*WHAT THE TASK REQUIRES*
The whole listing that follows, pictures excepted, should be printed again exactly as given.

*DATA FOR REVIEW*
╭──

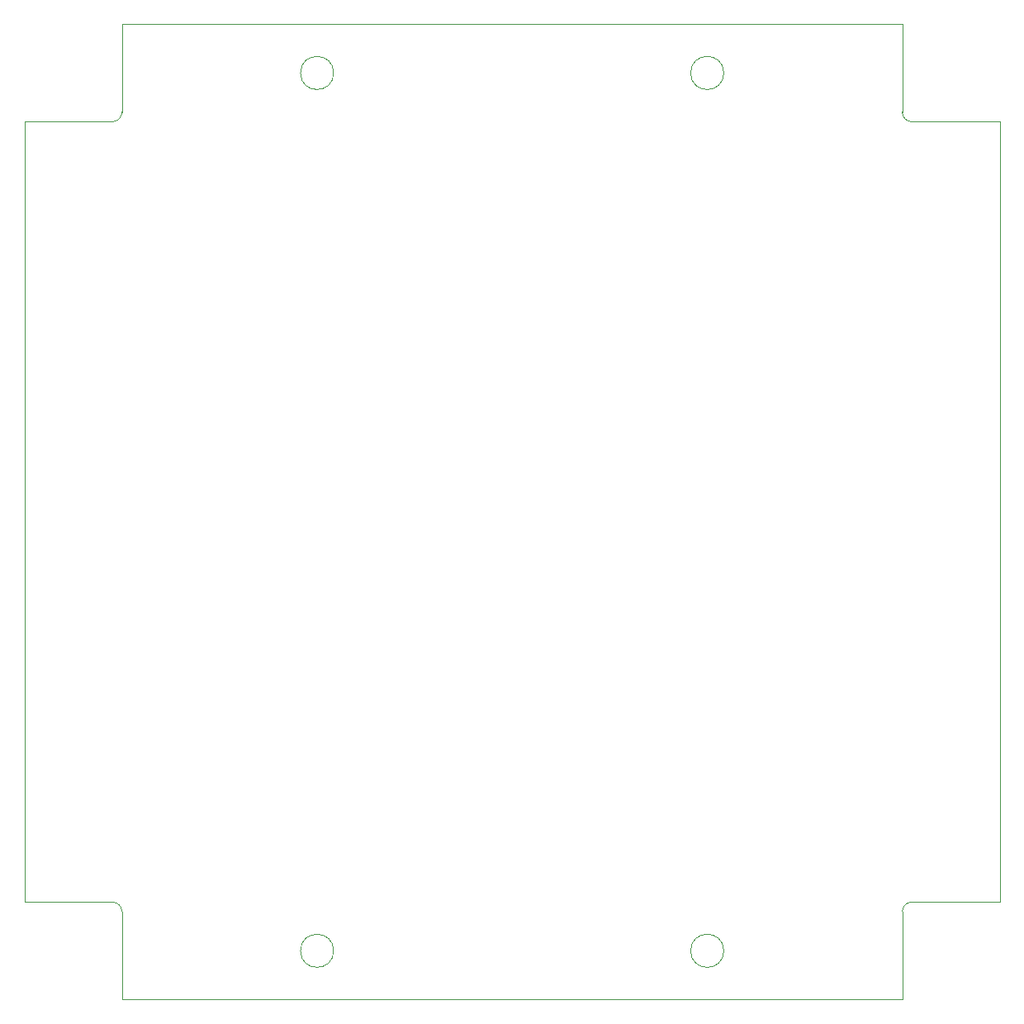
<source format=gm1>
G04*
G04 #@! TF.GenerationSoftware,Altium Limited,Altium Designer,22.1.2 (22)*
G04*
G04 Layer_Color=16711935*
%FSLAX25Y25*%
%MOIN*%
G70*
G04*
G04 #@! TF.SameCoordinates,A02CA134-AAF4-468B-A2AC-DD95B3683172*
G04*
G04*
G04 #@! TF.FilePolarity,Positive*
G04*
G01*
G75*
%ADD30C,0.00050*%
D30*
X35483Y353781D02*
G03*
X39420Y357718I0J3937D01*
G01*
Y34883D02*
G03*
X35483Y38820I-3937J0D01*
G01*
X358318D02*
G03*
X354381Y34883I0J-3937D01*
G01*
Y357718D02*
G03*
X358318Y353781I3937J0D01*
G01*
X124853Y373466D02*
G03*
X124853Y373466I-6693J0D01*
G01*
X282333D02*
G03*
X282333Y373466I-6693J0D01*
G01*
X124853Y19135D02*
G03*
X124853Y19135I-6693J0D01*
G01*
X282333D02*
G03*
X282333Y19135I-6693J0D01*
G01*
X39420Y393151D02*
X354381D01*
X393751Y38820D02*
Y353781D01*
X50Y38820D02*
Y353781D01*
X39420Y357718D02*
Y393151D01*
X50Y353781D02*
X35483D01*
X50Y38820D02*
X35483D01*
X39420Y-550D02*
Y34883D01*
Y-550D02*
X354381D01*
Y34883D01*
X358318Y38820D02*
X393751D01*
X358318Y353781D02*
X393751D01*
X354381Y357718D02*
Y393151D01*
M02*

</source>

╰──

*RESPONSE AREA*
<source format=gm1>
G04*
G04 #@! TF.GenerationSoftware,Altium Limited,Altium Designer,22.1.2 (22)*
G04*
G04 Layer_Color=16711935*
%FSLAX25Y25*%
%MOIN*%
G70*
G04*
G04 #@! TF.SameCoordinates,A02CA134-AAF4-468B-A2AC-DD95B3683172*
G04*
G04*
G04 #@! TF.FilePolarity,Positive*
G04*
G01*
G75*
%ADD30C,0.00050*%
D30*
X35483Y353781D02*
G03*
X39420Y357718I0J3937D01*
G01*
Y34883D02*
G03*
X35483Y38820I-3937J0D01*
G01*
X358318D02*
G03*
X354381Y34883I0J-3937D01*
G01*
Y357718D02*
G03*
X358318Y353781I3937J0D01*
G01*
X124853Y373466D02*
G03*
X124853Y373466I-6693J0D01*
G01*
X282333D02*
G03*
X282333Y373466I-6693J0D01*
G01*
X124853Y19135D02*
G03*
X124853Y19135I-6693J0D01*
G01*
X282333D02*
G03*
X282333Y19135I-6693J0D01*
G01*
X39420Y393151D02*
X354381D01*
X393751Y38820D02*
Y353781D01*
X50Y38820D02*
Y353781D01*
X39420Y357718D02*
Y393151D01*
X50Y353781D02*
X35483D01*
X50Y38820D02*
X35483D01*
X39420Y-550D02*
Y34883D01*
Y-550D02*
X354381D01*
Y34883D01*
X358318Y38820D02*
X393751D01*
X358318Y353781D02*
X393751D01*
X354381Y357718D02*
Y393151D01*
M02*

</source>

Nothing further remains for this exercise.